Crackling noises chatter over a radio call from Hampton, Virginia. With a tiny adjustment, volunteer Ron Sauer, an Air Force retiree, squelches the transmission as clear as the lighthouse bell that once tolled beside the station.

He’s at work in a control center that looks like a monopoly board, where each move carries you to a new destination. Radios that monitor the waters are mitered into a wooden board with a ledge on one side of the small room. A huge area map and chart covers another wall. A computer shares a large handmade desk with still more charts.

“Ron’s an expert in electronics,” Cosgrove says. “He set up the station. There was a time when our equipment was all used. We took old police radios — anything we could get — and made it work. Now the Coast Guard supplies the radios and they are replaced as needed.”

Weekend auxiliary members from as near as Lusby and as far as Pennsylvania take six-hour turns patrolling the radios and checking distress calls. When they leave, Baltimore headquarters takes over.
“It’s amazing what these volunteers do,” says Steve Bloss, who volunteers as public information officer.

“The Coast Guard supplies fuel. The volunteers supply the boats and their time and do the rest: night classes, safety checks on individual boats, patrolling the water and manning the control station.”

Full Circle

Patrolling waters, manning the radio station and teaching aren’t the only things the Auxiliary does. They also make wishes come true, according to Coast Guard Auxiliary Press Corps volunteer Connie Cosgrove.

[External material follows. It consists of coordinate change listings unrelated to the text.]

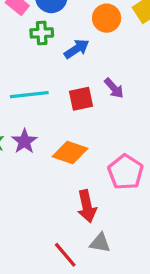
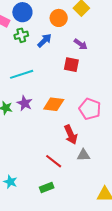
purple arrow: (114, 88) -> (81, 44), moved
red square: (81, 99) -> (71, 65), moved, turned 35
red line: (65, 255) -> (54, 161), moved

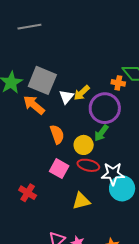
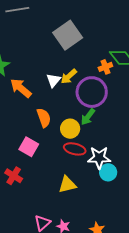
gray square: (42, 80) -> (68, 35), moved, turned 32
orange cross: (118, 83) -> (105, 67), turned -32
pink square: (59, 169) -> (29, 147), moved
cyan circle: (122, 188) -> (108, 172), size x0.7

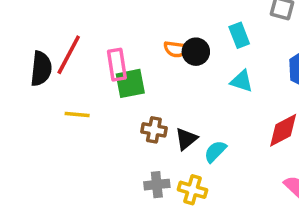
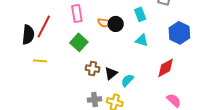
pink rectangle: (117, 65) -> (77, 13), moved
green square: (130, 83) -> (79, 42), turned -36
yellow line: (77, 114) -> (40, 61), moved

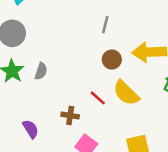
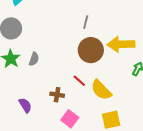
brown circle: (112, 60) -> (91, 50), size x1.6
yellow semicircle: (126, 93) -> (101, 90), moved

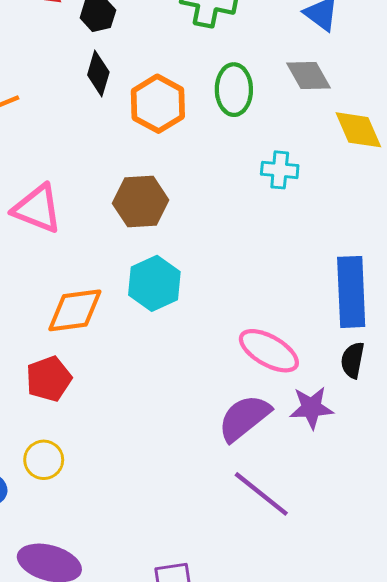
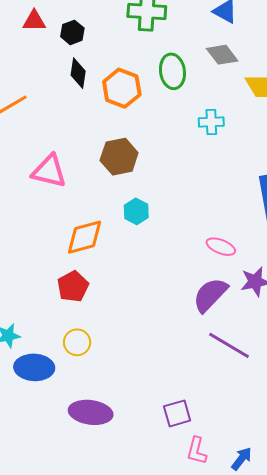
cyan hexagon: (154, 283) -> (136, 211), size x0.7
pink ellipse: (269, 351) -> (221, 247), size x0.7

When Pat Bernstein, granddaughter of former assistant lighthouse keeper David Wadell Collison, asked the Auxiliary for a tour, her wish was granted.

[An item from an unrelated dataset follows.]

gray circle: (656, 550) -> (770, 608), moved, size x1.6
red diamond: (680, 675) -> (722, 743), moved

While fighting a battle with cancer, Bernstein began researching her family heritage. She started with the Calvert Marine Museum. They referred her to the Department of Commerce and Labor. There, to her delight, she found the entire story of her grandfather’s career with the Lighthouse Service.

Bernstein’s grandfather, born in Oxford, Maryland, married Ellen McCready of Solomons. Together they had six children. Bernstein’s mother, Olive Collison Vina, was born in Annapolis, where she now lives. Her aunt Ethel, who lives in Davidsonville, was born on the floor at Cove Point Light.

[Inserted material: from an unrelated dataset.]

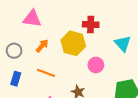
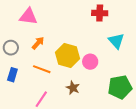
red cross: (91, 25) -> (100, 13), moved
yellow hexagon: (73, 43) -> (67, 55), moved

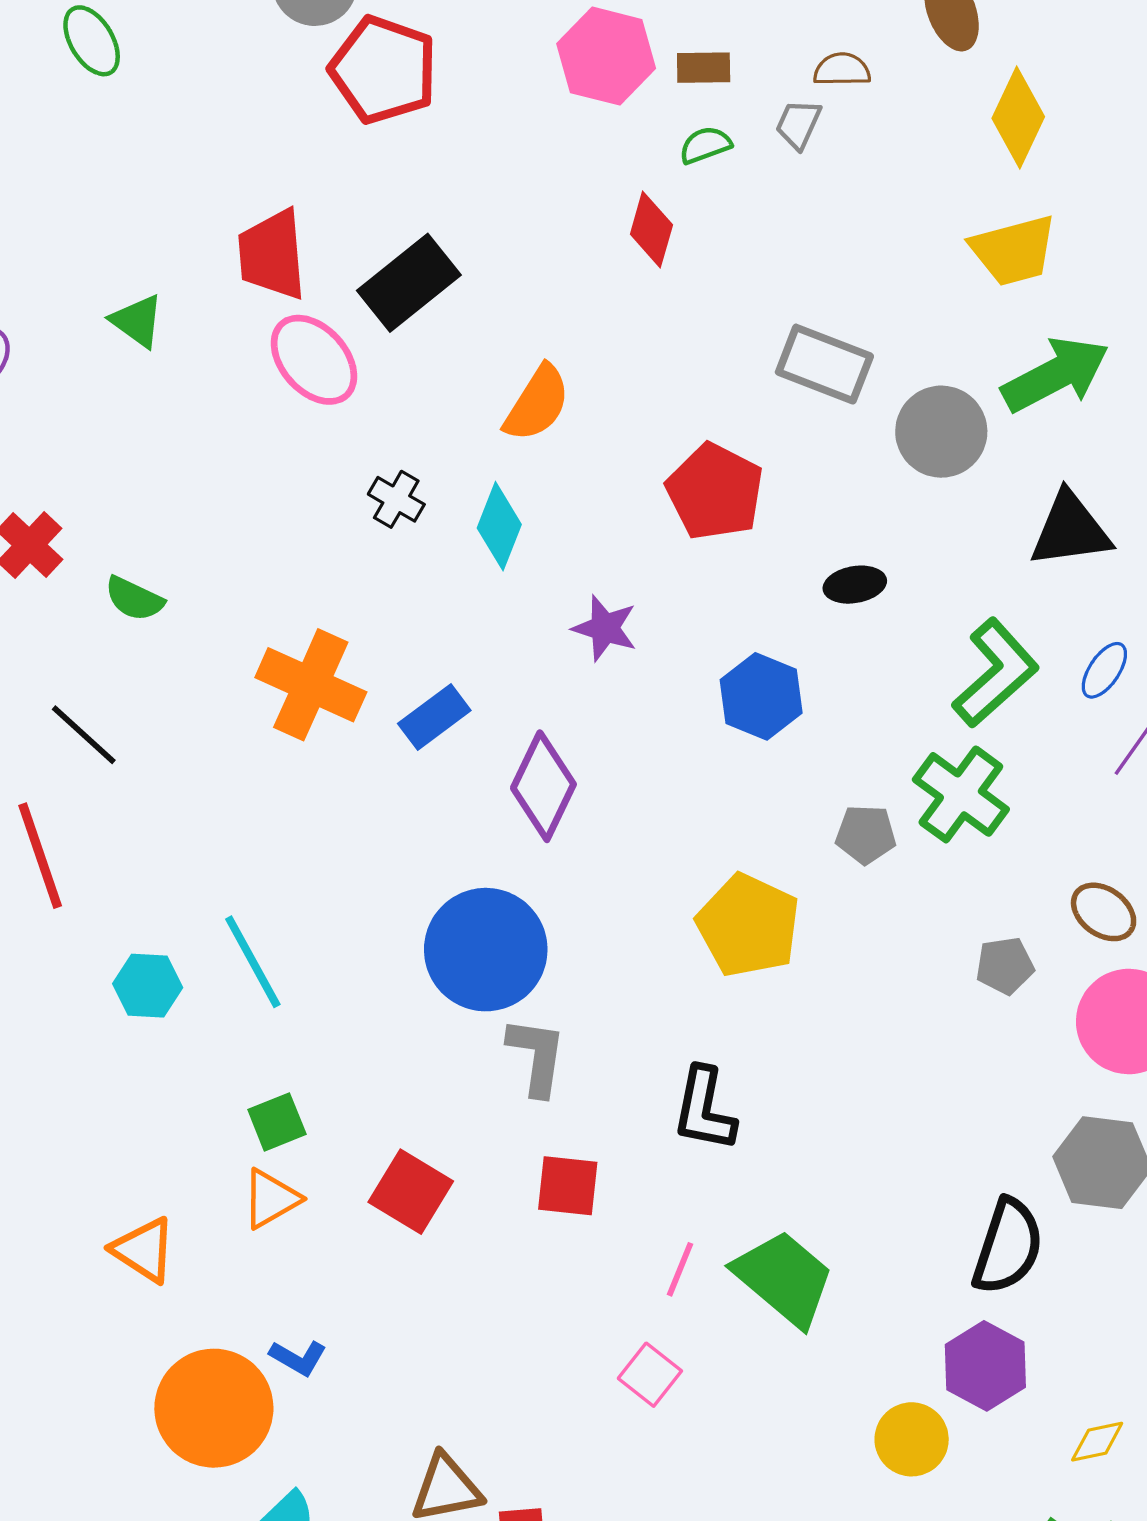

Bernstein found that Collison’s service began in 1907 as assistant keeper at the Seven-Foot Knoll Light Station, now relocated to Pier 7 in the Baltimore harbor. His yearly salary was $420. Other assignments carried him to Greenbury Point Shoal, across the bar and now replaced with a light marker; Thomas Point Shoal, still standing south of the Bay Bridge just beyond the U.S. Naval Academy; and two assignments at Cove Point. He resigned his commission in 1917 after receiving an appointment at the U. S. Naval Academy.

Pat has returned twice, bringing her mother, Olive Vina, and a cousin to share in her journey to the past.

And what did the Auxiliary gain by granting a wish?

“The visits have been a rewarding experience for us all,” said Connie Cosgrove. “Pat’s wish came true by visiting the place her grandfather had spent many years, and the rest of us had a look back into the history of Cove Point Lighthouse.”

Home Again

In 1995, Cove Point became one of America’s 21 remaining lighthouses preserved through a joint effort of the U. S. Coast Guard, the National Park Service, Department of Defense and the U.S. Lighthouse Society.

The next year, the Coast Guard and Calvert County began negotiations on how to add Cove Point to the Calvert Marine Museum family, already home to Drum Point Lighthouse and the remains of Cedar Point Lighthouse. Red tape has slowed down the turnover, but it’s still scheduled for sometime this year.

When that finally happens, the Coast Guard will retain the lighthouse itself and they will continue to operate the radio center. But Cove Point Light will once more have a resident keeper, who’ll settle into the small, 1950 keeper’s cottage. The fence and locked gate will remain in place to protect the grounds.

Soon anyone who loves lighthouses will be able to pass through those gates, walk the grounds and visit the larger home, for the Museum promises scheduled bus tours.

And as for Cove Point Lighthouse itself?

It will continue to shine on Chesapeake Bay as Maryland’s only working lighthouse.